### [Exercise instructions]
Each line below should be written out again without any change.

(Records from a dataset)
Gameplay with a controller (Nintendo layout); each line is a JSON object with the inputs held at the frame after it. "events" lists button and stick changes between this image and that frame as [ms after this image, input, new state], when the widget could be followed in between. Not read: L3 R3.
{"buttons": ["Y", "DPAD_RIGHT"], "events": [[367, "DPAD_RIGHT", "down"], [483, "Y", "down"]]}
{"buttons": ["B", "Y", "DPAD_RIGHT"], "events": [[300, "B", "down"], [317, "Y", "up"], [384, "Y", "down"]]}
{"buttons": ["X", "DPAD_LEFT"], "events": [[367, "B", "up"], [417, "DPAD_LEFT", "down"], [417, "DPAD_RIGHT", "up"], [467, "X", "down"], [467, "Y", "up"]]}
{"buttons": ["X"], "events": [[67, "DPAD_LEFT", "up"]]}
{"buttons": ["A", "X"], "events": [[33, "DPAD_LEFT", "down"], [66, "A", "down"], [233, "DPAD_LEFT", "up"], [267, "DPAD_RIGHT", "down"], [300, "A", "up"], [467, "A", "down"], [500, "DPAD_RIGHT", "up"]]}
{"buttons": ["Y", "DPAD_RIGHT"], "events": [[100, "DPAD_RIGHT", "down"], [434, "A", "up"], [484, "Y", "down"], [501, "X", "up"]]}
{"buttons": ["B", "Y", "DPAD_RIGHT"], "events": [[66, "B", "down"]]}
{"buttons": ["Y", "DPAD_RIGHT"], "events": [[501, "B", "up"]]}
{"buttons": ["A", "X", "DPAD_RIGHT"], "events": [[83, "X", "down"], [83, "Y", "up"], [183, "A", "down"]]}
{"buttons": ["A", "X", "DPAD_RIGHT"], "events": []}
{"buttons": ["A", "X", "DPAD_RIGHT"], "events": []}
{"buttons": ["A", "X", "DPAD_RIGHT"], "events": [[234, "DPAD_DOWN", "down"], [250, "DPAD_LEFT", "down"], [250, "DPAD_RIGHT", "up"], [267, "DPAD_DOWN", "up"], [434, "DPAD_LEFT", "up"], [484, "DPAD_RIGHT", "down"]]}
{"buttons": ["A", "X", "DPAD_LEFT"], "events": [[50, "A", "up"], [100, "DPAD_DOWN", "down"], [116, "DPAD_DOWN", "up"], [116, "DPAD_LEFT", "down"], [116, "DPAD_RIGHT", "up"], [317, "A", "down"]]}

### [Task answer]
Gameplay with a controller (Nintendo layout); each line is a JSON object with the inputs held at the frame after it. "events" lists button and stick changes between this image and that frame as [ms after this image, input, new state], when the widget could be followed in between. Not read: L3 R3.
{"buttons": ["Y", "DPAD_RIGHT"], "events": [[367, "DPAD_RIGHT", "down"], [483, "Y", "down"]]}
{"buttons": ["B", "Y", "DPAD_RIGHT"], "events": [[300, "B", "down"], [317, "Y", "up"], [384, "Y", "down"]]}
{"buttons": ["X", "DPAD_LEFT"], "events": [[367, "B", "up"], [417, "DPAD_LEFT", "down"], [417, "DPAD_RIGHT", "up"], [467, "X", "down"], [467, "Y", "up"]]}
{"buttons": ["X"], "events": [[67, "DPAD_LEFT", "up"]]}
{"buttons": ["A", "X"], "events": [[33, "DPAD_LEFT", "down"], [66, "A", "down"], [233, "DPAD_LEFT", "up"], [267, "DPAD_RIGHT", "down"], [300, "A", "up"], [467, "A", "down"], [500, "DPAD_RIGHT", "up"]]}
{"buttons": ["Y", "DPAD_RIGHT"], "events": [[100, "DPAD_RIGHT", "down"], [434, "A", "up"], [484, "Y", "down"], [501, "X", "up"]]}
{"buttons": ["B", "Y", "DPAD_RIGHT"], "events": [[66, "B", "down"]]}
{"buttons": ["Y", "DPAD_RIGHT"], "events": [[501, "B", "up"]]}
{"buttons": ["A", "X", "DPAD_RIGHT"], "events": [[83, "X", "down"], [83, "Y", "up"], [183, "A", "down"]]}
{"buttons": ["A", "X", "DPAD_RIGHT"], "events": []}
{"buttons": ["A", "X", "DPAD_RIGHT"], "events": []}
{"buttons": ["A", "X", "DPAD_RIGHT"], "events": [[234, "DPAD_DOWN", "down"], [250, "DPAD_LEFT", "down"], [250, "DPAD_RIGHT", "up"], [267, "DPAD_DOWN", "up"], [434, "DPAD_LEFT", "up"], [484, "DPAD_RIGHT", "down"]]}
{"buttons": ["A", "X", "DPAD_LEFT"], "events": [[50, "A", "up"], [100, "DPAD_DOWN", "down"], [116, "DPAD_DOWN", "up"], [116, "DPAD_LEFT", "down"], [116, "DPAD_RIGHT", "up"], [317, "A", "down"]]}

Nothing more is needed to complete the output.